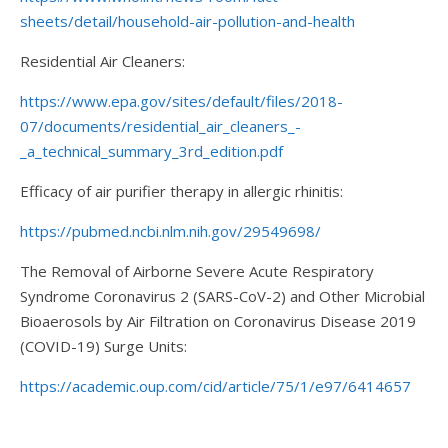
sheets/detail/household-air-pollution-and-health
Residential Air Cleaners:
https://www.epa.gov/sites/default/files/2018-
07/documents/residential_air_cleaners_-
_a_technical_summary_3rd_edition.pdf
Efficacy of air purifier therapy in allergic rhinitis:
https://pubmed.ncbi.nlm.nih.gov/29549698/
The Removal of Airborne Severe Acute Respiratory
Syndrome Coronavirus 2 (SARS-CoV-2) and Other Microbial
Bioaerosols by Air Filtration on Coronavirus Disease 2019
(COVID-19) Surge Units:
https://academic.oup.com/cid/article/75/1/e97/6414657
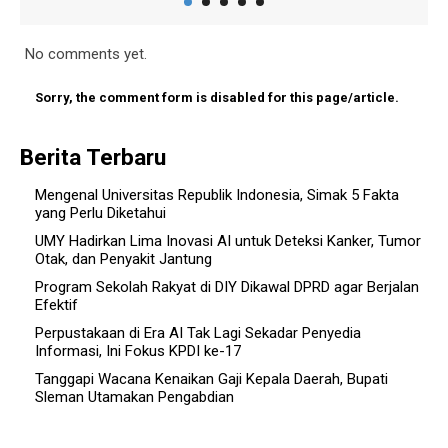
No comments yet.
Sorry, the comment form is disabled for this page/article.
Berita Terbaru
Mengenal Universitas Republik Indonesia, Simak 5 Fakta
yang Perlu Diketahui
UMY Hadirkan Lima Inovasi AI untuk Deteksi Kanker, Tumor
Otak, dan Penyakit Jantung
Program Sekolah Rakyat di DIY Dikawal DPRD agar Berjalan
Efektif
Perpustakaan di Era AI Tak Lagi Sekadar Penyedia
Informasi, Ini Fokus KPDI ke-17
Tanggapi Wacana Kenaikan Gaji Kepala Daerah, Bupati
Sleman Utamakan Pengabdian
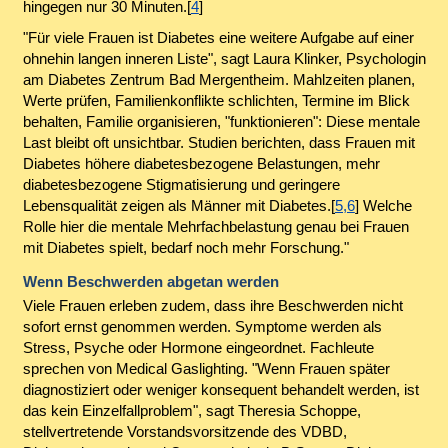
hingegen nur 30 Minuten.[
4
]
"Für viele Frauen ist Diabetes eine weitere Aufgabe auf einer
ohnehin langen inneren Liste", sagt Laura Klinker, Psychologin
am Diabetes Zentrum Bad Mergentheim. Mahlzeiten planen,
Werte prüfen, Familienkonflikte schlichten, Termine im Blick
behalten, Familie organisieren, "funktionieren": Diese mentale
Last bleibt oft unsichtbar. Studien berichten, dass Frauen mit
Diabetes höhere diabetesbezogene Belastungen, mehr
diabetesbezogene Stigmatisierung und geringere
Lebensqualität zeigen als Männer mit Diabetes.[
5,6
] Welche
Rolle hier die mentale Mehrfachbelastung genau bei Frauen
mit Diabetes spielt, bedarf noch mehr Forschung."
Wenn Beschwerden abgetan werden
Viele Frauen erleben zudem, dass ihre Beschwerden nicht
sofort ernst genommen werden. Symptome werden als
Stress, Psyche oder Hormone eingeordnet. Fachleute
sprechen von Medical Gaslighting. "Wenn Frauen später
diagnostiziert oder weniger konsequent behandelt werden, ist
das kein Einzelfallproblem", sagt Theresia Schoppe,
stellvertretende Vorstandsvorsitzende des VDBD,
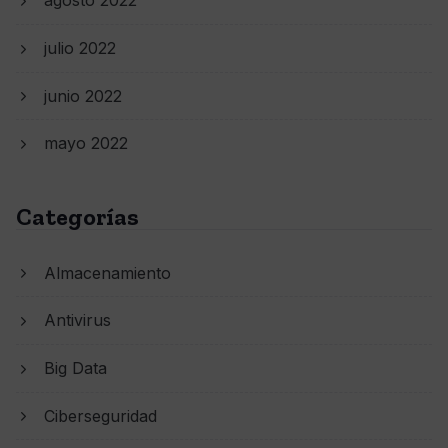
agosto 2022
julio 2022
junio 2022
mayo 2022
Categorías
Almacenamiento
Antivirus
Big Data
Ciberseguridad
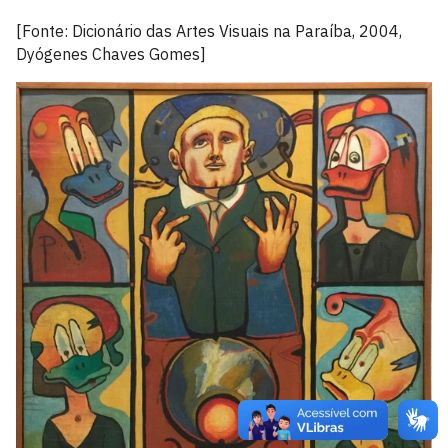
[Fonte: Dicionário das Artes Visuais na Paraíba, 2004,
Dyógenes Chaves Gomes]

---+---

* Task instructions:
For this exercise, please set down exactly the lines of the listing above from the line with "UMY Hadirkan Lima" up to and including the line with "ohnehin langen inneren", and no pictures.

* Result of this exercise:
UMY Hadirkan Lima Inovasi AI untuk Deteksi Kanker, Tumor
Otak, dan Penyakit Jantung
Program Sekolah Rakyat di DIY Dikawal DPRD agar Berjalan
Efektif
Perpustakaan di Era AI Tak Lagi Sekadar Penyedia
Informasi, Ini Fokus KPDI ke-17
Tanggapi Wacana Kenaikan Gaji Kepala Daerah, Bupati
Sleman Utamakan Pengabdian
hingegen nur 30 Minuten.[
4
]
"Für viele Frauen ist Diabetes eine weitere Aufgabe auf einer
ohnehin langen inneren Liste", sagt Laura Klinker, Psychologin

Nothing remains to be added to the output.